I generally don’t write about politics or social issues here, but I wouldn’t rule it out. Beyond voting, I have no political involvements or activities. I am not involved in any organizations that take partisan positions on political or social issues, beyond advocacy on First Amendment issues. As noted above, I have had sons working for senators in both parties. When I was writing a column for the Cedar Rapids Gazette, with those columns appearing on the blog, I occasionally wrote about local or state politics or about politics at all levels, relating to flood relief. I can think of only a couple times I’ve ventured toward national politics here. If I start writing more about politics, I may expand this section. My views tend to be liberal, but I am as likely to get disgusted by liberal politicians than conservatives, because I have greater expectations of the liberals.
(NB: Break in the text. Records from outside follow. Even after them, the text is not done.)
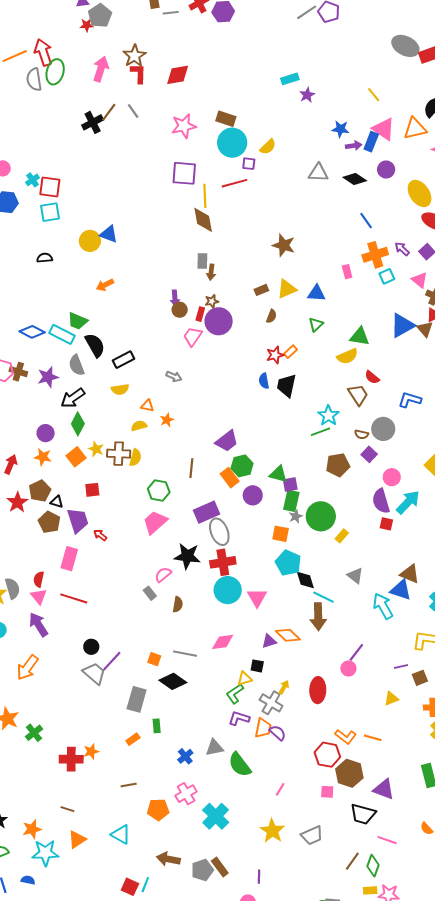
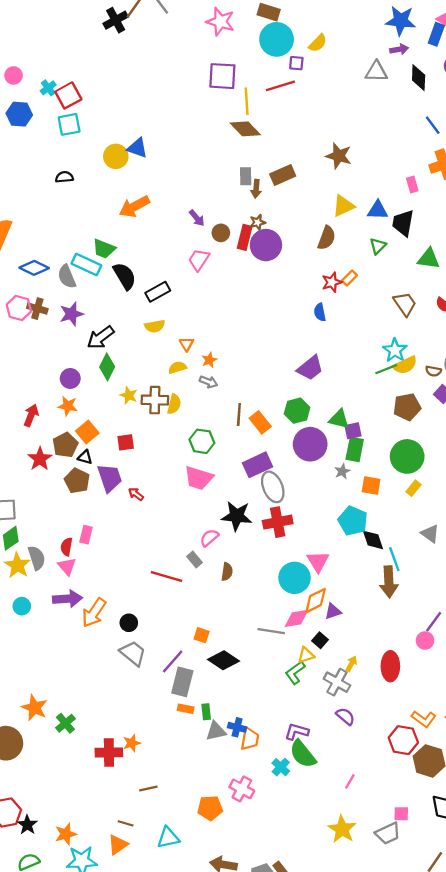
pink star: (184, 126) -> (220, 22), turned 30
blue star: (340, 129) -> (401, 21), size x1.5
purple arrow: (354, 146) -> (399, 49), moved
black diamond: (355, 179) -> (419, 78), turned 60
red square: (50, 187) -> (68, 95), turned -35
brown diamond: (203, 220) -> (245, 129), turned -32
orange arrow: (105, 285) -> (134, 207), size x1.5
brown rectangle: (261, 290) -> (283, 175), moved, size x1.5
purple arrow: (175, 298) -> (197, 218), moved, turned -35
red rectangle: (200, 314) -> (245, 237), size x1.5
brown semicircle: (271, 316) -> (327, 238), size x1.5
blue diamond: (32, 332) -> (34, 268), moved
pink trapezoid: (193, 336) -> (199, 260), moved
yellow semicircle: (347, 356) -> (405, 365), moved
gray semicircle: (77, 365) -> (67, 277), moved
gray arrow: (174, 376) -> (208, 382), moved
black trapezoid: (287, 386) -> (403, 223), moved
brown trapezoid: (358, 395) -> (405, 304), moved
orange triangle: (147, 406) -> (186, 344), turned 48
purple trapezoid: (227, 441) -> (310, 368), moved
orange square: (76, 457) -> (87, 432), moved
orange rectangle: (230, 478) -> (260, 422), moved
purple circle: (253, 495) -> (310, 444), size x1.5
gray star: (296, 516) -> (342, 471), moved
green circle: (321, 516) -> (407, 456), moved
pink trapezoid: (155, 522) -> (199, 478), turned -120
orange square: (281, 534) -> (371, 486), moved
pink rectangle: (69, 559) -> (86, 535), moved, size x0.7
cyan circle: (228, 590) -> (295, 578), moved
cyan line: (324, 597) -> (394, 559), turned 45
red line: (74, 598) -> (166, 577), moved
purple arrow: (38, 625) -> (67, 599), turned 120
orange diamond: (288, 635) -> (316, 601), moved, turned -70
pink diamond: (223, 642) -> (297, 618), moved
gray line: (185, 654) -> (271, 631), moved
purple line: (112, 661) -> (173, 661), moved
black square: (257, 666) -> (320, 640), turned 32
orange arrow: (27, 668) -> (94, 613), moved
purple L-shape: (239, 718) -> (297, 732), moved
orange trapezoid: (263, 728) -> (250, 739), moved
orange rectangle: (133, 739) -> (186, 709), moved, turned 48
gray triangle: (214, 748) -> (216, 731), moved
blue cross: (185, 756) -> (237, 727), moved, turned -35
brown line: (129, 785) -> (148, 788), moved
pink square: (327, 792) -> (401, 814), moved
pink cross: (186, 794) -> (242, 789), turned -30
brown line: (67, 809) -> (126, 823), moved
cyan cross: (216, 816) -> (281, 767), moved, size x0.6
cyan triangle: (121, 834) -> (168, 838), turned -40

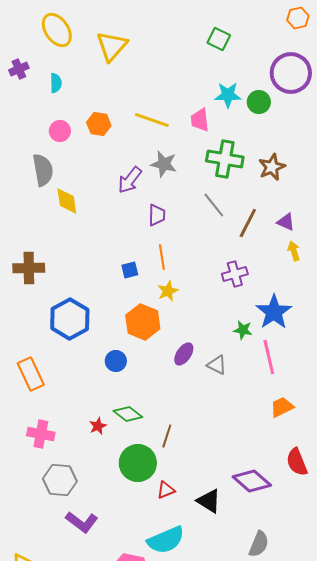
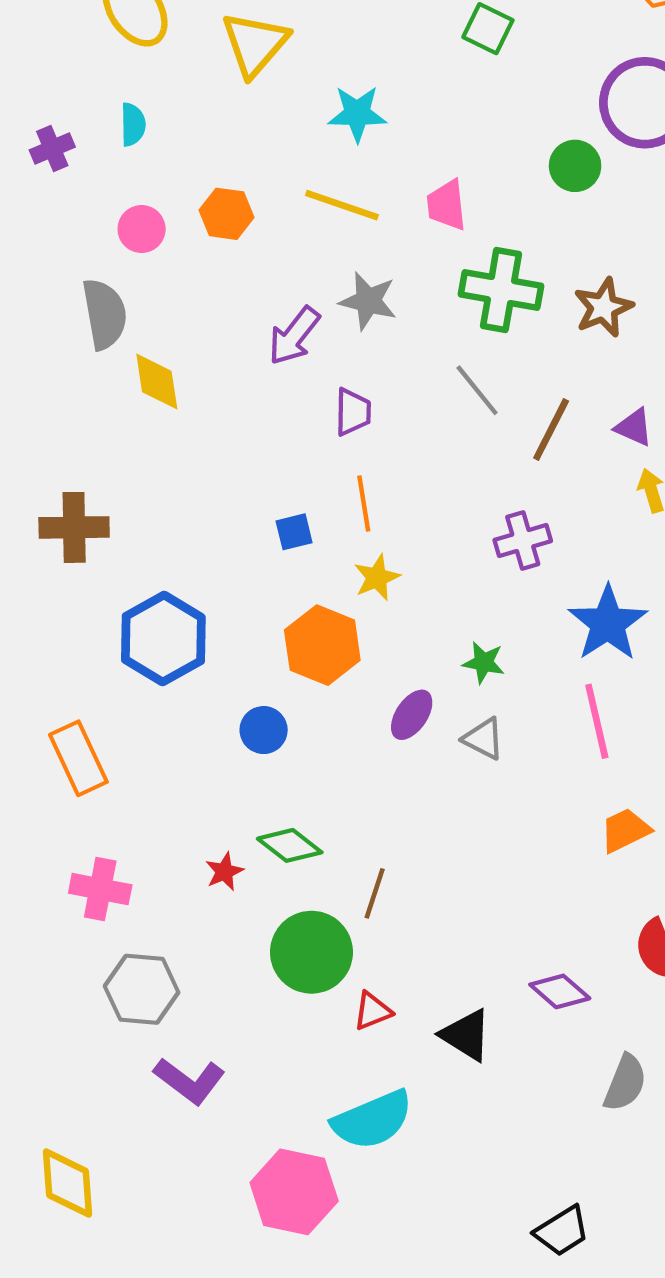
purple cross: (19, 69) -> (52, 148), moved
cyan star: (228, 95) -> (357, 114), moved
green star: (243, 330) -> (484, 663), moved
purple diamond: (252, 481) -> (560, 991), size x0.7
gray semicircle: (259, 544) -> (625, 1083), moved

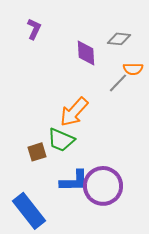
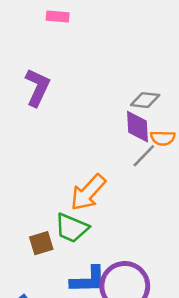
purple L-shape: (34, 29) -> (37, 87), size x1.4
purple diamond: (86, 53) -> (137, 127), moved

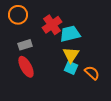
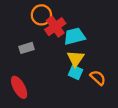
orange circle: (18, 15) -> (41, 15), moved
red ellipse: (26, 67) -> (19, 87), moved

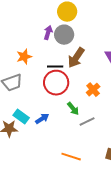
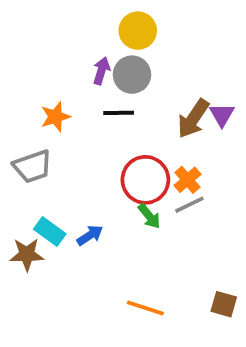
brown arrow: (76, 58) -> (193, 119), moved
black line: (55, 67) -> (119, 113), moved
red circle: (56, 83) -> (145, 180), moved
gray line: (87, 122) -> (189, 205), moved

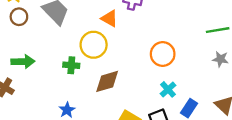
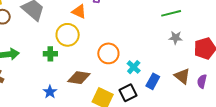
orange circle: (163, 54) -> (108, 53), moved
brown diamond: (107, 81) -> (79, 78), moved, turned 30

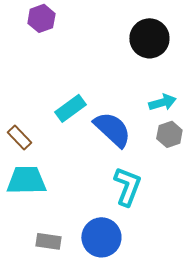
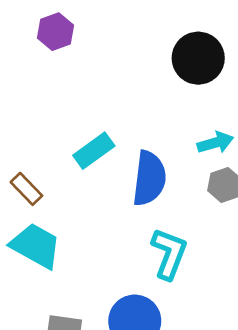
blue semicircle: (112, 129) -> (149, 178), turned 54
cyan trapezoid: (26, 180) -> (36, 246), turned 30

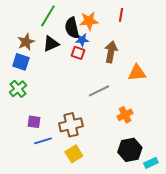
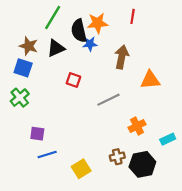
brown star: (26, 42) -> (28, 46), turned -30
red square: (78, 53) -> (73, 80), moved
brown cross: (71, 125) -> (117, 157), moved, size x0.6
cyan rectangle: (151, 163) -> (168, 139), moved

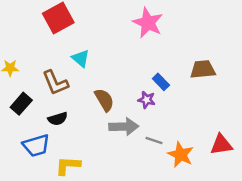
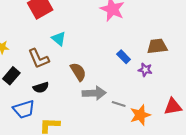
purple star: (147, 100) -> (145, 70), moved
orange star: (181, 155) -> (140, 115), turned 30

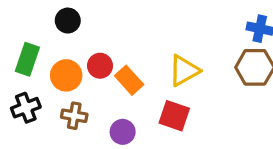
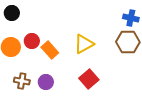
brown cross: (74, 116) -> (22, 81), moved
red square: (174, 116) -> (89, 79), moved, turned 30

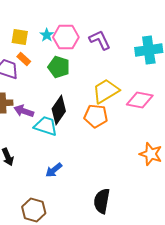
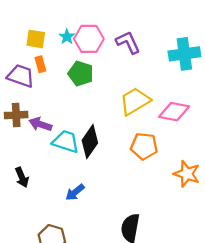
orange rectangle: (24, 59) -> (40, 64), turned 32
black diamond: (59, 110) -> (90, 142), moved
orange pentagon: (96, 116) -> (144, 146), moved

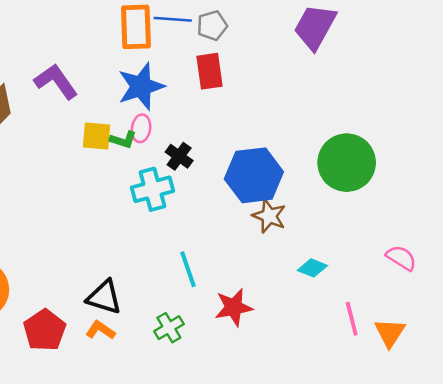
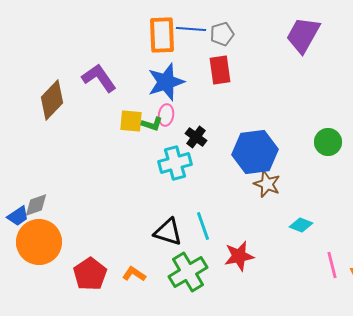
green circle: (347, 163) -> (328, 142), size x0.6
black triangle: (104, 297) -> (168, 232), moved
green cross: (169, 328) -> (188, 272), size x1.6

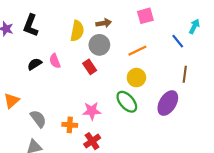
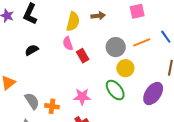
gray circle: (99, 45) -> (116, 47), moved
orange line: (137, 51) -> (142, 42), moved
pink semicircle: (55, 61) -> (68, 43), moved
orange cross: (70, 125) -> (52, 106), moved

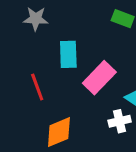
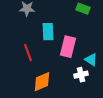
pink rectangle: (99, 78) -> (68, 47), turned -30

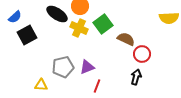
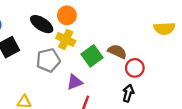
green square: (103, 24) -> (92, 56), moved
gray pentagon: (63, 67) -> (48, 60), moved

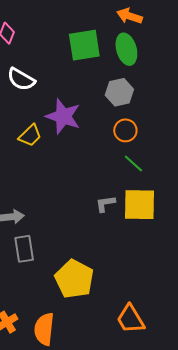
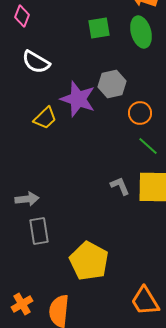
green square: (84, 45) -> (99, 28), size x0.7
gray hexagon: (119, 92) -> (112, 84), moved
gray L-shape: (105, 204) -> (120, 186), turned 75

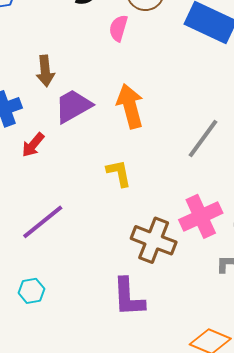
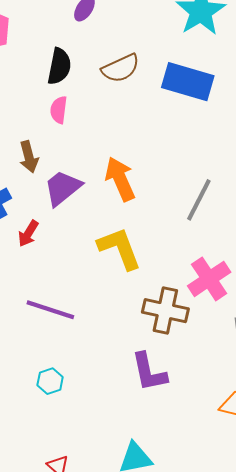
pink semicircle: (118, 28) -> (59, 110), moved
yellow L-shape: (119, 173) -> (120, 248), size x1.6
purple line: (43, 222) -> (50, 310), turned 66

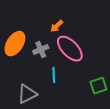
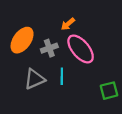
gray triangle: (27, 94) -> (34, 79), moved

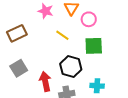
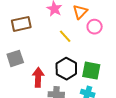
green square: (94, 46) -> (91, 71), moved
— Steve Buttry (@stevebuttry) January 2, 2014
Mimi and I like taking day trips around Louisiana. When I travel for work, Mimi frequently comes along and we add some personal travel to the trip. Sometimes, like on our trips to Tofino and Siberia, I have written here about our travels, sometimes addressing media issues, but not always. Mimi and I started a blog in 2012 about our travels on 2 Roads Diverged. I think most of my travel writing now will stay on that blog.
As a youth, I was active in Boy Scouts and earned my Eagle award. I was an adult volunteer when my sons were in Scouts, serving as Cubmaster and in other roles. I generally don’t write about religion on this blog and don’t care to address it in depth here. I have no criminal record and nothing more serious than a few speeding tickets on my driving record. I have been sued a couple of times over traffic accidents, one of them dismissed and one settled by my insurance company. I also enjoy cooking and dining, perhaps a bit too much.
That’s probably way more than you want or need to know about me. But I’d be happy to address anything else you’re curious about. I have argued on multiple occasions that journalists are people, not objects, and that we need to let our humanity into our journalism more honestly. I’ve argued for transparency in journalism. So I thought I’d follow Amy’s advice and AllThingsD’s (and now re/code’s example) and disclose more of who I am.